NEW: Democrat Senator Flips

NEW: Democrat Senator Flips, Scorches Party For Keeping Government Shut Down

Sen. John Fetterman (D-PA) spoke with reporters this week, saying he supported Republicans using the “nuclear option” to override the Senate filibuster to pass a bill to end the government shutdown.Fetterman stated the funds for the federal Supplemental Nutrition Assistance Program, known as SNAP, are running dry and people “need to eat” as the shutdown heads into its 21st day.

“There are no winners here. It’s not getting better every day here. People are going to start to get really hungry, and I’ve been fully, fully committed to fund SNAP, open up the government,” he went on to say, before pointing out that U.S. Capitol Police officers aren’t getting paid during the shutdown.

“This is just bad political theater. Open it up,” he told reporters.

Fetterman was then asked whether he supported the GOP “nuking” the filibuster to let a House-approved funding measure pass the Senate with a simple majority. He replied with a firm yes.

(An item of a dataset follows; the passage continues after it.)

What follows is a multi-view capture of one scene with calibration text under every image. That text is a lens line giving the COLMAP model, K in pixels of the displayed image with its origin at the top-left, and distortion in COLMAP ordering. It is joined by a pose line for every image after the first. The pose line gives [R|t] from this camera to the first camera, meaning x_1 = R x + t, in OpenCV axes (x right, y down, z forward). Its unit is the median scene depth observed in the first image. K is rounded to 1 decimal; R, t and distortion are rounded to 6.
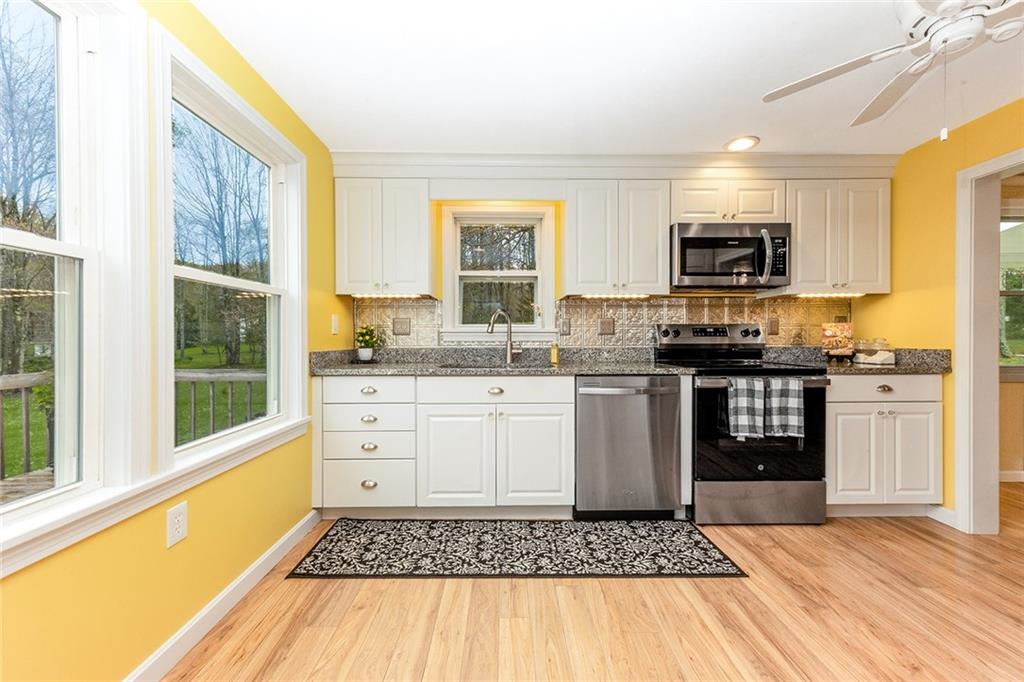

“We ran on that. We ran on killing the filibuster, and now we love it. Carve it out so we can move on. I support it because it makes it more difficult to shut the government down in the future, and that’s where it’s entirely appropriate,” he explained. “I don’t want to hear any Democrat clutching their pearls about the filibuster. We all ran on it.”

Of course, not everyone agrees with Fetterman, who in recent years has proven himself to be far more moderate than most members of his party. Ed Kilgore of New York Magazine believes the Pennsylvania senator’s case for the “nuclear option” is faulty:

The filibuster isn’t an all-or-nothing proposition, and not all carve-outs are alike. Over the years, Congress has carved out a series of exceptions to the right to filibuster Senate votes, notably executive- and judicial-branch confirmations and congressional budget measures (e.g., the huge “budget reconciliation” bills like this year’s One Big Beautiful Bill Act). This year, Senate Republicans also implicitly carved out certain budget scoring rules to make it easier to disguise the deficit-swelling nature of the OBBBA. So the question is not, as Fetterman appears to suggest, whether to have filibuster carve-outs: It’s what the carve-out is for and whom it benefits.

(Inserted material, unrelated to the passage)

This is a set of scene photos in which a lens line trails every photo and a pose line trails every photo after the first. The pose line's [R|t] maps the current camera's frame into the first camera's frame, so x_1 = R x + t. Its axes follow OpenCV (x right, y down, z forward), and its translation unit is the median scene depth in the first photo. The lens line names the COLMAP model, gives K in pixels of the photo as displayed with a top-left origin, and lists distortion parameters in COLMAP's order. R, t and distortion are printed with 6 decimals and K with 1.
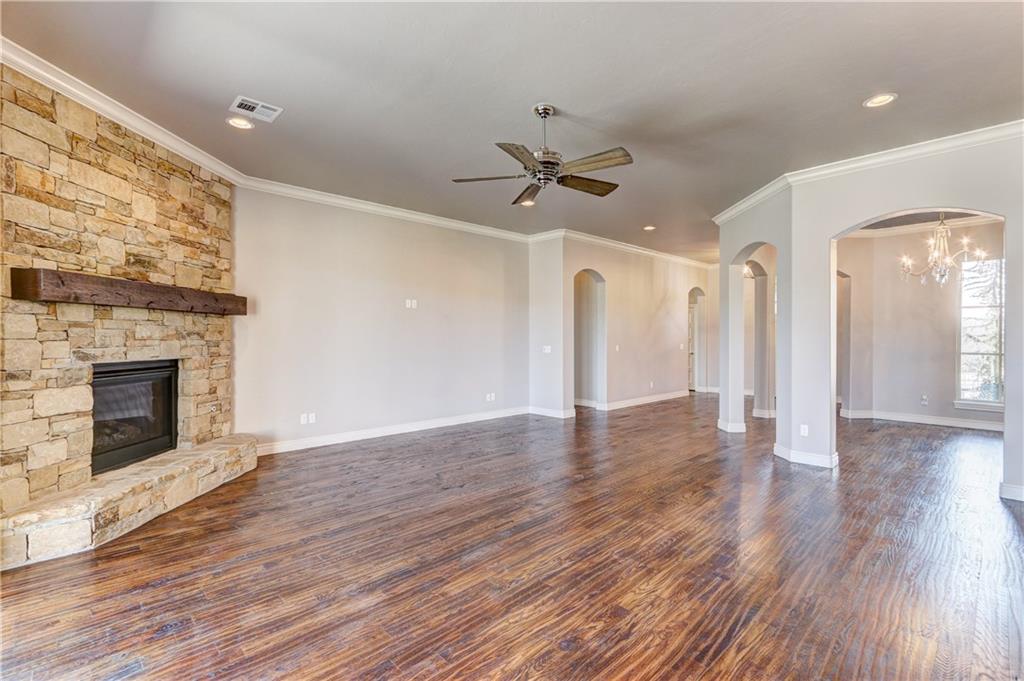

Kilgore then says that what Democrats actually ran on was to “exempt voting-rights measures from the filibuster following a series of state voter-suppression measures sponsored by Republican-controlled states and defended by Senate Republicans.”

He concludes that it’s not hypocritical for Democrats to want to end the filibuster for one item while not wanting to do so for another.